** Task instructions **
Each line of the data is to be output verbatim, with the images removed.

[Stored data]
BEGIN

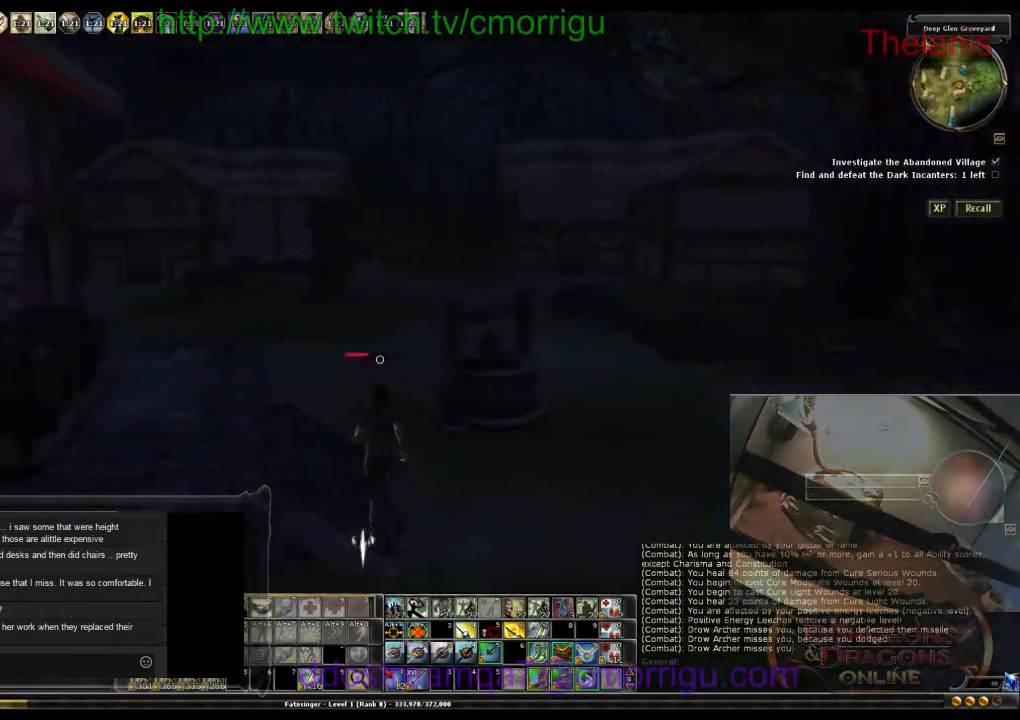
{"keys": ["w"], "events": []}
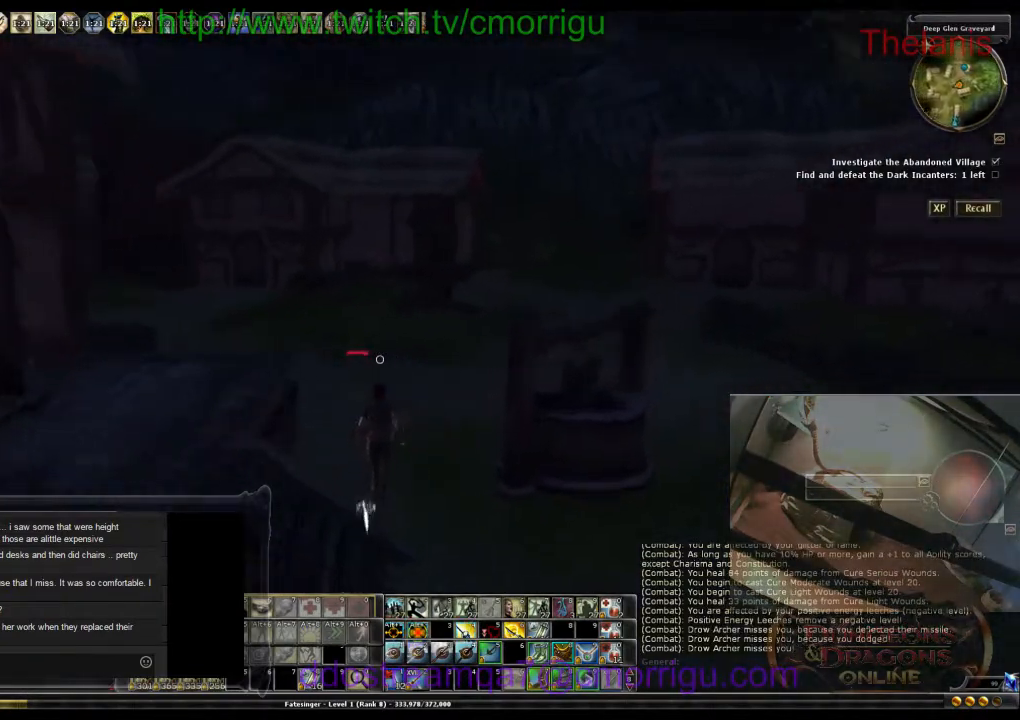
{"keys": ["w"], "events": []}
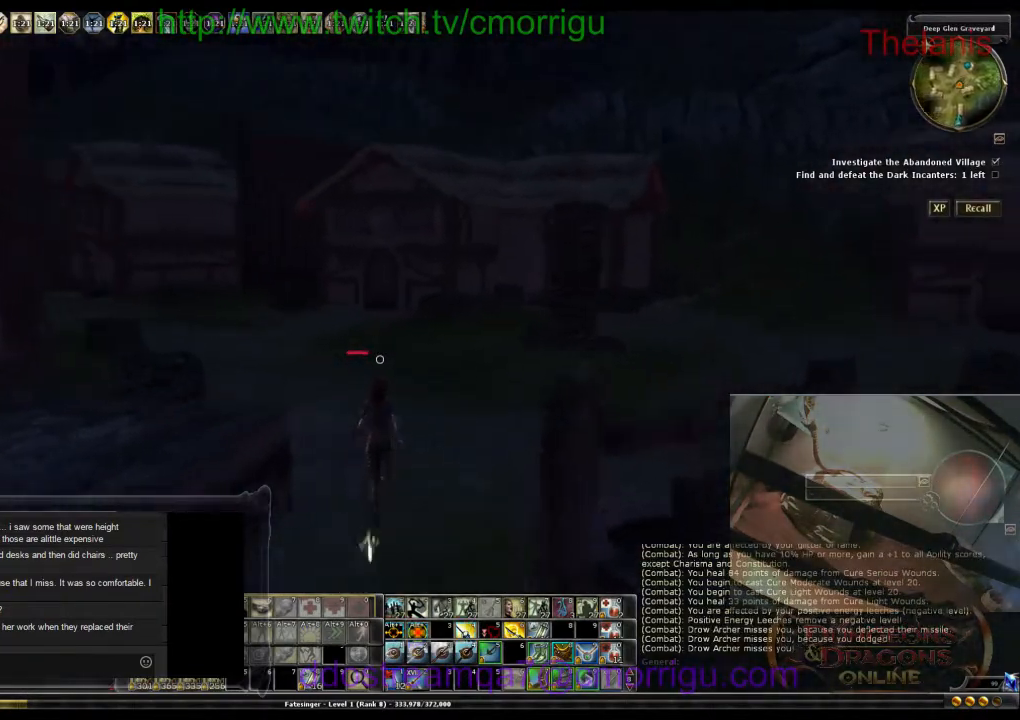
{"keys": ["w"], "events": []}
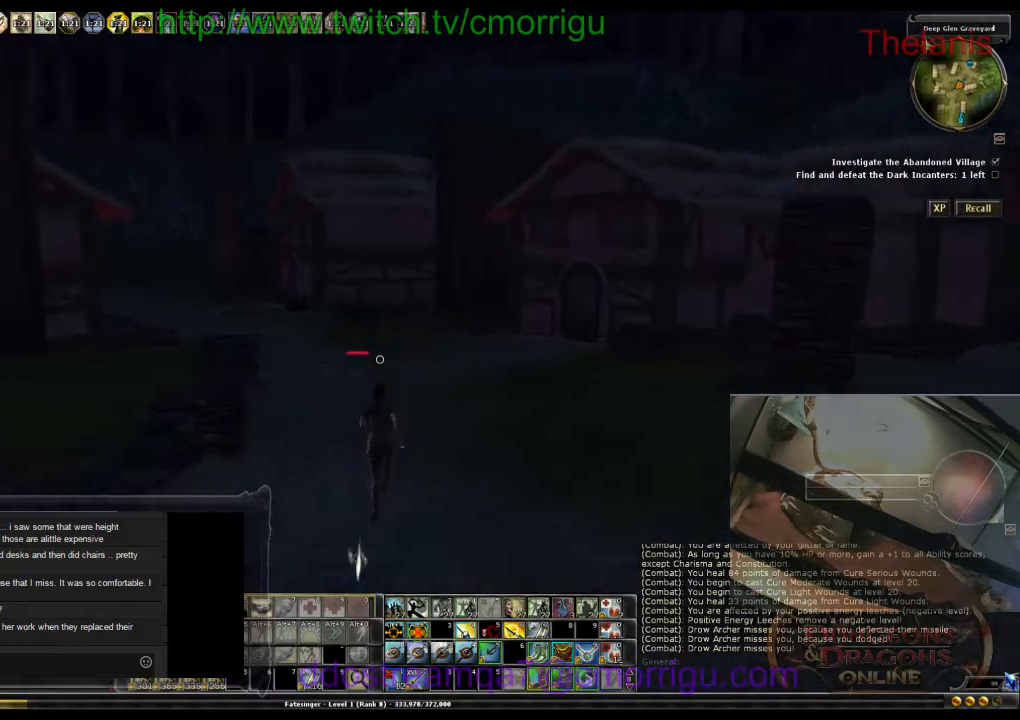
{"keys": ["w"], "events": []}
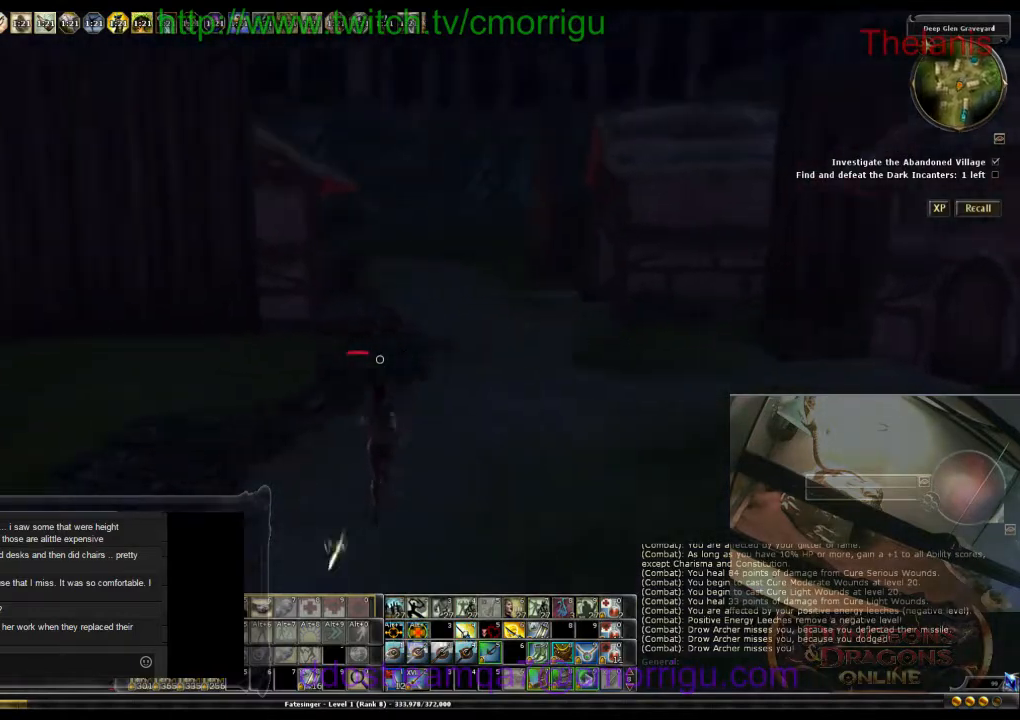
{"keys": ["d", "w"], "events": [[333, "d", "down"]]}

END

** Exercise solution **
{"keys": ["w"], "events": []}
{"keys": ["w"], "events": []}
{"keys": ["w"], "events": []}
{"keys": ["w"], "events": []}
{"keys": ["d", "w"], "events": [[333, "d", "down"]]}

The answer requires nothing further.